Something occurred to me today. Something hard, something hurtful...something painful.
Last week I lost someone very close to me, a family member dear to my heart.
But the point of this blog post isn't about grief or the support network people have around them that they rely on in times of need - sometimes finding solace in surprising places. The point isn't about the kinds words that make you feel better.
The point of this post is the opposite of condolences, in fact the opposite of sensitivity completely. The point of this post is insensitivity and the heartbreaking places it comes from.
In life we meet all sorts of people. White, black, Asian, Mexican, deaf, illiterate, special needs, tall, short, man, woman, robot. We meet all sorts of people and, well, depending on your upbringing I suppose, you're taught how to talk to different people and the reactions, or lack thereof more to the point, you're supposed to have when you meet them. There are so many politically correct terms for absolutely everyone these days. Janitors are 'custodians' or 'caretakers'. Blind people are 'visually challenged', deaf are 'hearing impaired'. We can't even say fireman any more, it has be gender neutral , so now called 'fire fighters'.

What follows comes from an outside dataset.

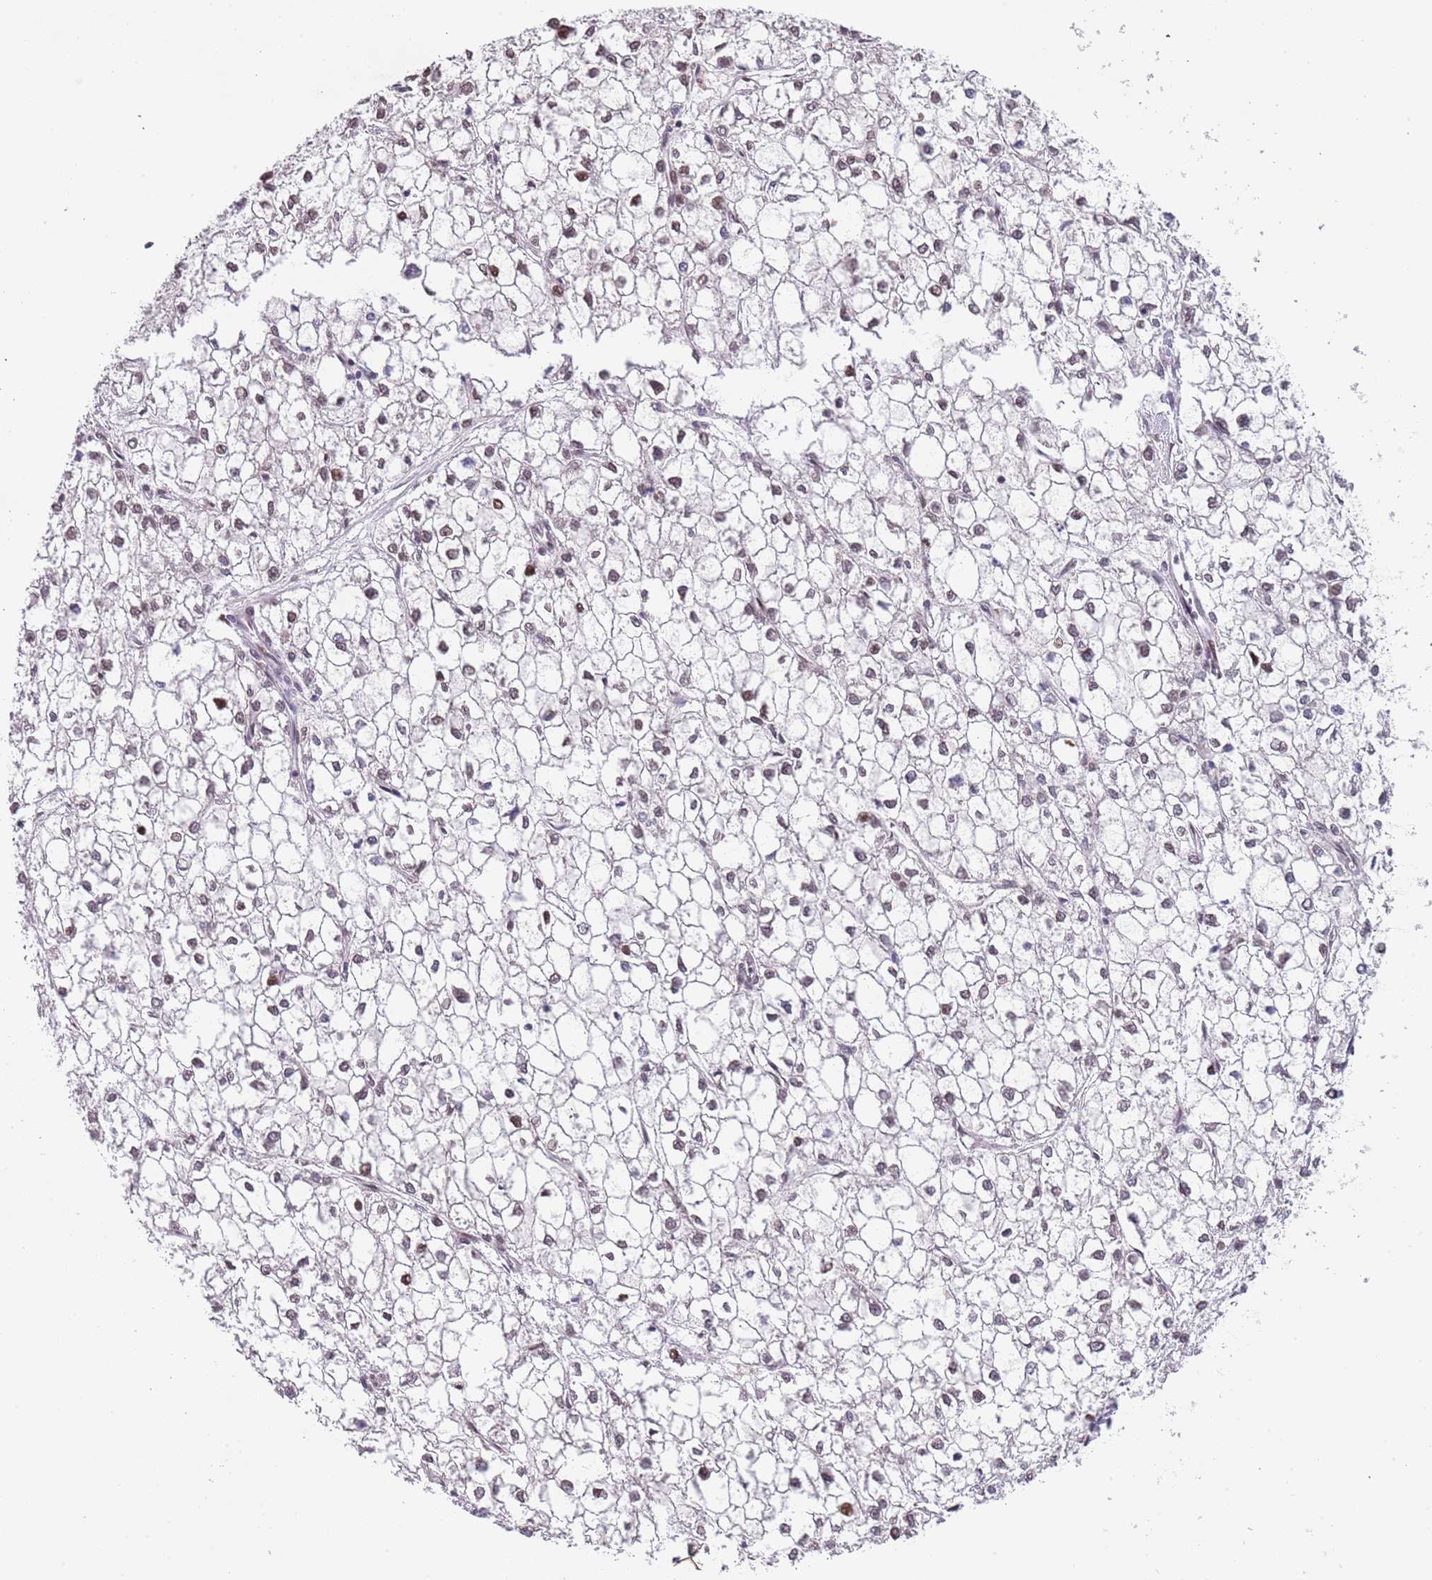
{"staining": {"intensity": "weak", "quantity": "<25%", "location": "nuclear"}, "tissue": "liver cancer", "cell_type": "Tumor cells", "image_type": "cancer", "snomed": [{"axis": "morphology", "description": "Carcinoma, Hepatocellular, NOS"}, {"axis": "topography", "description": "Liver"}], "caption": "A micrograph of human liver cancer (hepatocellular carcinoma) is negative for staining in tumor cells.", "gene": "KLHDC2", "patient": {"sex": "female", "age": 43}}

I'm not trying to say we shouldn't be correct. My point is this - we are so careful these days of what we say to people in case we offend them. And the most shocking of all - to complete strangers. We watch our tongue more with people we've never shared more than a single conversation with in our entire lives than the people who have actually been around for large portions of our existence.

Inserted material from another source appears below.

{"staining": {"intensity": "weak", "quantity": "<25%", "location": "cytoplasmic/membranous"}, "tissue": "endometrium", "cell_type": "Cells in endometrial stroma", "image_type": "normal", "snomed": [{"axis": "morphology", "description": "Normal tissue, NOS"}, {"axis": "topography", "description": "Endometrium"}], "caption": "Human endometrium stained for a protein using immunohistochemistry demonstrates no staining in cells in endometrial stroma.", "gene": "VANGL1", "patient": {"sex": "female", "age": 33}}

When did it become okay to be polite and careful with strangers...and not with the people we call family?
As I mentioned at the start of this post, I lost someone last week. Today I received a text message from the matriarch of the other side of the family asking a very insensitive question relating to the deceased. No support. No condolence. no offer to help. Just an insensitive question.
So, I'll ask again. When did it become okay to become considerate with strangers, and not with family?